Conceptually, treatments that enhance executive/cognitive control over pre-potent responses are emerging as leading candidate medications for the treatment of an array externalizing disorders, including ADHD, substance abuse and dependence, and other forms of impulse control problems. The extent to which selective inhibitors of the norepinephrine membrane transporter improve multiple aspects of inhibitory control over responding (Blondeau and Dellu-Hagedorn 2007; Chamberlain et al. 2007; Lapiz et al. 2007; Navarra et al. 2008; Robinson et al. 2008) underscore their potential in regards to the treatment of these behavioral disorders.

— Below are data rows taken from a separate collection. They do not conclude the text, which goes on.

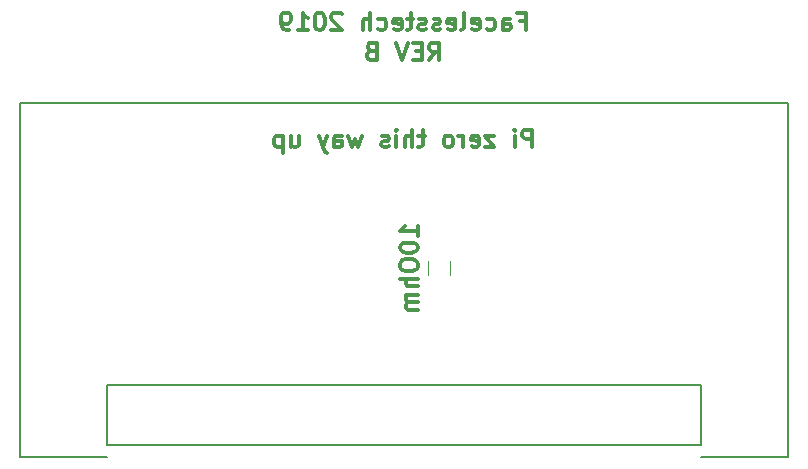
<source format=gbr>
G04 #@! TF.GenerationSoftware,KiCad,Pcbnew,5.0.2+dfsg1-1~bpo9+1*
G04 #@! TF.CreationDate,2019-01-24T11:26:08+00:00*
G04 #@! TF.ProjectId,zeroboy_new_front,7a65726f-626f-4795-9f6e-65775f66726f,rev?*
G04 #@! TF.SameCoordinates,Original*
G04 #@! TF.FileFunction,Legend,Bot*
G04 #@! TF.FilePolarity,Positive*
%FSLAX46Y46*%
G04 Gerber Fmt 4.6, Leading zero omitted, Abs format (unit mm)*
G04 Created by KiCad (PCBNEW 5.0.2+dfsg1-1~bpo9+1) date Thu 24 Jan 2019 11:26:08 GMT*
%MOMM*%
%LPD*%
G01*
G04 APERTURE LIST*
%ADD10C,0.300000*%
%ADD11C,0.150000*%
%ADD12C,0.120000*%
G04 APERTURE END LIST*
D10*
X148990571Y-55796571D02*
X149490571Y-55082285D01*
X149847714Y-55796571D02*
X149847714Y-54296571D01*
X149276285Y-54296571D01*
X149133428Y-54368000D01*
X149062000Y-54439428D01*
X148990571Y-54582285D01*
X148990571Y-54796571D01*
X149062000Y-54939428D01*
X149133428Y-55010857D01*
X149276285Y-55082285D01*
X149847714Y-55082285D01*
X148347714Y-55010857D02*
X147847714Y-55010857D01*
X147633428Y-55796571D02*
X148347714Y-55796571D01*
X148347714Y-54296571D01*
X147633428Y-54296571D01*
X147204857Y-54296571D02*
X146704857Y-55796571D01*
X146204857Y-54296571D01*
X144062000Y-55010857D02*
X143847714Y-55082285D01*
X143776285Y-55153714D01*
X143704857Y-55296571D01*
X143704857Y-55510857D01*
X143776285Y-55653714D01*
X143847714Y-55725142D01*
X143990571Y-55796571D01*
X144562000Y-55796571D01*
X144562000Y-54296571D01*
X144062000Y-54296571D01*
X143919142Y-54368000D01*
X143847714Y-54439428D01*
X143776285Y-54582285D01*
X143776285Y-54725142D01*
X143847714Y-54868000D01*
X143919142Y-54939428D01*
X144062000Y-55010857D01*
X144562000Y-55010857D01*
X156633428Y-52470857D02*
X157133428Y-52470857D01*
X157133428Y-53256571D02*
X157133428Y-51756571D01*
X156419142Y-51756571D01*
X155204857Y-53256571D02*
X155204857Y-52470857D01*
X155276285Y-52328000D01*
X155419142Y-52256571D01*
X155704857Y-52256571D01*
X155847714Y-52328000D01*
X155204857Y-53185142D02*
X155347714Y-53256571D01*
X155704857Y-53256571D01*
X155847714Y-53185142D01*
X155919142Y-53042285D01*
X155919142Y-52899428D01*
X155847714Y-52756571D01*
X155704857Y-52685142D01*
X155347714Y-52685142D01*
X155204857Y-52613714D01*
X153847714Y-53185142D02*
X153990571Y-53256571D01*
X154276285Y-53256571D01*
X154419142Y-53185142D01*
X154490571Y-53113714D01*
X154562000Y-52970857D01*
X154562000Y-52542285D01*
X154490571Y-52399428D01*
X154419142Y-52328000D01*
X154276285Y-52256571D01*
X153990571Y-52256571D01*
X153847714Y-52328000D01*
X152633428Y-53185142D02*
X152776285Y-53256571D01*
X153062000Y-53256571D01*
X153204857Y-53185142D01*
X153276285Y-53042285D01*
X153276285Y-52470857D01*
X153204857Y-52328000D01*
X153062000Y-52256571D01*
X152776285Y-52256571D01*
X152633428Y-52328000D01*
X152562000Y-52470857D01*
X152562000Y-52613714D01*
X153276285Y-52756571D01*
X151704857Y-53256571D02*
X151847714Y-53185142D01*
X151919142Y-53042285D01*
X151919142Y-51756571D01*
X150562000Y-53185142D02*
X150704857Y-53256571D01*
X150990571Y-53256571D01*
X151133428Y-53185142D01*
X151204857Y-53042285D01*
X151204857Y-52470857D01*
X151133428Y-52328000D01*
X150990571Y-52256571D01*
X150704857Y-52256571D01*
X150562000Y-52328000D01*
X150490571Y-52470857D01*
X150490571Y-52613714D01*
X151204857Y-52756571D01*
X149919142Y-53185142D02*
X149776285Y-53256571D01*
X149490571Y-53256571D01*
X149347714Y-53185142D01*
X149276285Y-53042285D01*
X149276285Y-52970857D01*
X149347714Y-52828000D01*
X149490571Y-52756571D01*
X149704857Y-52756571D01*
X149847714Y-52685142D01*
X149919142Y-52542285D01*
X149919142Y-52470857D01*
X149847714Y-52328000D01*
X149704857Y-52256571D01*
X149490571Y-52256571D01*
X149347714Y-52328000D01*
X148704857Y-53185142D02*
X148562000Y-53256571D01*
X148276285Y-53256571D01*
X148133428Y-53185142D01*
X148062000Y-53042285D01*
X148062000Y-52970857D01*
X148133428Y-52828000D01*
X148276285Y-52756571D01*
X148490571Y-52756571D01*
X148633428Y-52685142D01*
X148704857Y-52542285D01*
X148704857Y-52470857D01*
X148633428Y-52328000D01*
X148490571Y-52256571D01*
X148276285Y-52256571D01*
X148133428Y-52328000D01*
X147633428Y-52256571D02*
X147062000Y-52256571D01*
X147419142Y-51756571D02*
X147419142Y-53042285D01*
X147347714Y-53185142D01*
X147204857Y-53256571D01*
X147062000Y-53256571D01*
X145990571Y-53185142D02*
X146133428Y-53256571D01*
X146419142Y-53256571D01*
X146562000Y-53185142D01*
X146633428Y-53042285D01*
X146633428Y-52470857D01*
X146562000Y-52328000D01*
X146419142Y-52256571D01*
X146133428Y-52256571D01*
X145990571Y-52328000D01*
X145919142Y-52470857D01*
X145919142Y-52613714D01*
X146633428Y-52756571D01*
X144633428Y-53185142D02*
X144776285Y-53256571D01*
X145062000Y-53256571D01*
X145204857Y-53185142D01*
X145276285Y-53113714D01*
X145347714Y-52970857D01*
X145347714Y-52542285D01*
X145276285Y-52399428D01*
X145204857Y-52328000D01*
X145062000Y-52256571D01*
X144776285Y-52256571D01*
X144633428Y-52328000D01*
X143990571Y-53256571D02*
X143990571Y-51756571D01*
X143347714Y-53256571D02*
X143347714Y-52470857D01*
X143419142Y-52328000D01*
X143562000Y-52256571D01*
X143776285Y-52256571D01*
X143919142Y-52328000D01*
X143990571Y-52399428D01*
X141562000Y-51899428D02*
X141490571Y-51828000D01*
X141347714Y-51756571D01*
X140990571Y-51756571D01*
X140847714Y-51828000D01*
X140776285Y-51899428D01*
X140704857Y-52042285D01*
X140704857Y-52185142D01*
X140776285Y-52399428D01*
X141633428Y-53256571D01*
X140704857Y-53256571D01*
X139776285Y-51756571D02*
X139633428Y-51756571D01*
X139490571Y-51828000D01*
X139419142Y-51899428D01*
X139347714Y-52042285D01*
X139276285Y-52328000D01*
X139276285Y-52685142D01*
X139347714Y-52970857D01*
X139419142Y-53113714D01*
X139490571Y-53185142D01*
X139633428Y-53256571D01*
X139776285Y-53256571D01*
X139919142Y-53185142D01*
X139990571Y-53113714D01*
X140062000Y-52970857D01*
X140133428Y-52685142D01*
X140133428Y-52328000D01*
X140062000Y-52042285D01*
X139990571Y-51899428D01*
X139919142Y-51828000D01*
X139776285Y-51756571D01*
X137847714Y-53256571D02*
X138704857Y-53256571D01*
X138276285Y-53256571D02*
X138276285Y-51756571D01*
X138419142Y-51970857D01*
X138562000Y-52113714D01*
X138704857Y-52185142D01*
X137133428Y-53256571D02*
X136847714Y-53256571D01*
X136704857Y-53185142D01*
X136633428Y-53113714D01*
X136490571Y-52899428D01*
X136419142Y-52613714D01*
X136419142Y-52042285D01*
X136490571Y-51899428D01*
X136562000Y-51828000D01*
X136704857Y-51756571D01*
X136990571Y-51756571D01*
X137133428Y-51828000D01*
X137204857Y-51899428D01*
X137276285Y-52042285D01*
X137276285Y-52399428D01*
X137204857Y-52542285D01*
X137133428Y-52613714D01*
X136990571Y-52685142D01*
X136704857Y-52685142D01*
X136562000Y-52613714D01*
X136490571Y-52542285D01*
X136419142Y-52399428D01*
X147998571Y-70656000D02*
X147998571Y-69798857D01*
X147998571Y-70227428D02*
X146498571Y-70227428D01*
X146712857Y-70084571D01*
X146855714Y-69941714D01*
X146927142Y-69798857D01*
X146498571Y-71584571D02*
X146498571Y-71727428D01*
X146570000Y-71870285D01*
X146641428Y-71941714D01*
X146784285Y-72013142D01*
X147070000Y-72084571D01*
X147427142Y-72084571D01*
X147712857Y-72013142D01*
X147855714Y-71941714D01*
X147927142Y-71870285D01*
X147998571Y-71727428D01*
X147998571Y-71584571D01*
X147927142Y-71441714D01*
X147855714Y-71370285D01*
X147712857Y-71298857D01*
X147427142Y-71227428D01*
X147070000Y-71227428D01*
X146784285Y-71298857D01*
X146641428Y-71370285D01*
X146570000Y-71441714D01*
X146498571Y-71584571D01*
X146498571Y-73013142D02*
X146498571Y-73298857D01*
X146570000Y-73441714D01*
X146712857Y-73584571D01*
X146998571Y-73656000D01*
X147498571Y-73656000D01*
X147784285Y-73584571D01*
X147927142Y-73441714D01*
X147998571Y-73298857D01*
X147998571Y-73013142D01*
X147927142Y-72870285D01*
X147784285Y-72727428D01*
X147498571Y-72656000D01*
X146998571Y-72656000D01*
X146712857Y-72727428D01*
X146570000Y-72870285D01*
X146498571Y-73013142D01*
X147998571Y-74298857D02*
X146498571Y-74298857D01*
X147998571Y-74941714D02*
X147212857Y-74941714D01*
X147070000Y-74870285D01*
X146998571Y-74727428D01*
X146998571Y-74513142D01*
X147070000Y-74370285D01*
X147141428Y-74298857D01*
X147998571Y-75656000D02*
X146998571Y-75656000D01*
X147141428Y-75656000D02*
X147070000Y-75727428D01*
X146998571Y-75870285D01*
X146998571Y-76084571D01*
X147070000Y-76227428D01*
X147212857Y-76298857D01*
X147998571Y-76298857D01*
X147212857Y-76298857D02*
X147070000Y-76370285D01*
X146998571Y-76513142D01*
X146998571Y-76727428D01*
X147070000Y-76870285D01*
X147212857Y-76941714D01*
X147998571Y-76941714D01*
X157704857Y-63162571D02*
X157704857Y-61662571D01*
X157133428Y-61662571D01*
X156990571Y-61734000D01*
X156919142Y-61805428D01*
X156847714Y-61948285D01*
X156847714Y-62162571D01*
X156919142Y-62305428D01*
X156990571Y-62376857D01*
X157133428Y-62448285D01*
X157704857Y-62448285D01*
X156204857Y-63162571D02*
X156204857Y-62162571D01*
X156204857Y-61662571D02*
X156276285Y-61734000D01*
X156204857Y-61805428D01*
X156133428Y-61734000D01*
X156204857Y-61662571D01*
X156204857Y-61805428D01*
X154490571Y-62162571D02*
X153704857Y-62162571D01*
X154490571Y-63162571D01*
X153704857Y-63162571D01*
X152562000Y-63091142D02*
X152704857Y-63162571D01*
X152990571Y-63162571D01*
X153133428Y-63091142D01*
X153204857Y-62948285D01*
X153204857Y-62376857D01*
X153133428Y-62234000D01*
X152990571Y-62162571D01*
X152704857Y-62162571D01*
X152562000Y-62234000D01*
X152490571Y-62376857D01*
X152490571Y-62519714D01*
X153204857Y-62662571D01*
X151847714Y-63162571D02*
X151847714Y-62162571D01*
X151847714Y-62448285D02*
X151776285Y-62305428D01*
X151704857Y-62234000D01*
X151562000Y-62162571D01*
X151419142Y-62162571D01*
X150704857Y-63162571D02*
X150847714Y-63091142D01*
X150919142Y-63019714D01*
X150990571Y-62876857D01*
X150990571Y-62448285D01*
X150919142Y-62305428D01*
X150847714Y-62234000D01*
X150704857Y-62162571D01*
X150490571Y-62162571D01*
X150347714Y-62234000D01*
X150276285Y-62305428D01*
X150204857Y-62448285D01*
X150204857Y-62876857D01*
X150276285Y-63019714D01*
X150347714Y-63091142D01*
X150490571Y-63162571D01*
X150704857Y-63162571D01*
X148633428Y-62162571D02*
X148062000Y-62162571D01*
X148419142Y-61662571D02*
X148419142Y-62948285D01*
X148347714Y-63091142D01*
X148204857Y-63162571D01*
X148062000Y-63162571D01*
X147562000Y-63162571D02*
X147562000Y-61662571D01*
X146919142Y-63162571D02*
X146919142Y-62376857D01*
X146990571Y-62234000D01*
X147133428Y-62162571D01*
X147347714Y-62162571D01*
X147490571Y-62234000D01*
X147562000Y-62305428D01*
X146204857Y-63162571D02*
X146204857Y-62162571D01*
X146204857Y-61662571D02*
X146276285Y-61734000D01*
X146204857Y-61805428D01*
X146133428Y-61734000D01*
X146204857Y-61662571D01*
X146204857Y-61805428D01*
X145562000Y-63091142D02*
X145419142Y-63162571D01*
X145133428Y-63162571D01*
X144990571Y-63091142D01*
X144919142Y-62948285D01*
X144919142Y-62876857D01*
X144990571Y-62734000D01*
X145133428Y-62662571D01*
X145347714Y-62662571D01*
X145490571Y-62591142D01*
X145562000Y-62448285D01*
X145562000Y-62376857D01*
X145490571Y-62234000D01*
X145347714Y-62162571D01*
X145133428Y-62162571D01*
X144990571Y-62234000D01*
X143276285Y-62162571D02*
X142990571Y-63162571D01*
X142704857Y-62448285D01*
X142419142Y-63162571D01*
X142133428Y-62162571D01*
X140919142Y-63162571D02*
X140919142Y-62376857D01*
X140990571Y-62234000D01*
X141133428Y-62162571D01*
X141419142Y-62162571D01*
X141562000Y-62234000D01*
X140919142Y-63091142D02*
X141062000Y-63162571D01*
X141419142Y-63162571D01*
X141562000Y-63091142D01*
X141633428Y-62948285D01*
X141633428Y-62805428D01*
X141562000Y-62662571D01*
X141419142Y-62591142D01*
X141062000Y-62591142D01*
X140919142Y-62519714D01*
X140347714Y-62162571D02*
X139990571Y-63162571D01*
X139633428Y-62162571D02*
X139990571Y-63162571D01*
X140133428Y-63519714D01*
X140204857Y-63591142D01*
X140347714Y-63662571D01*
X137276285Y-62162571D02*
X137276285Y-63162571D01*
X137919142Y-62162571D02*
X137919142Y-62948285D01*
X137847714Y-63091142D01*
X137704857Y-63162571D01*
X137490571Y-63162571D01*
X137347714Y-63091142D01*
X137276285Y-63019714D01*
X136562000Y-62162571D02*
X136562000Y-63662571D01*
X136562000Y-62234000D02*
X136419142Y-62162571D01*
X136133428Y-62162571D01*
X135990571Y-62234000D01*
X135919142Y-62305428D01*
X135847714Y-62448285D01*
X135847714Y-62876857D01*
X135919142Y-63019714D01*
X135990571Y-63091142D01*
X136133428Y-63162571D01*
X136419142Y-63162571D01*
X136562000Y-63091142D01*
D11*
G04 #@! TO.C,J1*
X172002500Y-83279000D02*
X172002500Y-88359000D01*
X172002500Y-88359000D02*
X121710500Y-88359000D01*
X121710500Y-88359000D02*
X121710500Y-83279000D01*
X121710500Y-83279000D02*
X172002500Y-83279000D01*
X179368500Y-89375000D02*
X172002500Y-89375000D01*
X179368500Y-89375000D02*
X179368500Y-59403000D01*
X114344500Y-89375000D02*
X121710500Y-89375000D01*
X114344500Y-89375000D02*
X114344500Y-59403000D01*
X114344500Y-59403000D02*
X179368500Y-59403000D01*
D12*
G04 #@! TO.C,R1*
X148896500Y-72766936D02*
X148896500Y-73971064D01*
X150716500Y-72766936D02*
X150716500Y-73971064D01*
G04 #@! TD*
M02*

</source>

What remain unknown, however, are the discrete neuronal effects of increased extracellular dopamine and norepinephrine levels that contribute to these enhancements in inhibitory control. While certain component processes that contribute to cognitive control, e.g., working memory maintenance, depend more on dopamine D1-like receptor signaling (Arnsten et al. 1994; Sawaguchi and Goldman-Rakic 1991), recent work also indicates that D2-like signaling likely plays an important role in updating central representations and behavior (Floresco et al. 2006; Lee et al. 2007; Wang et al. 2004), demonstrating the complex mechanisms by which catecholamine transmitters modulate dissociable aspects of cognitive and executive functioning. Further work exploring these multifaceted effects of catecholamine transmitters is clearly needed.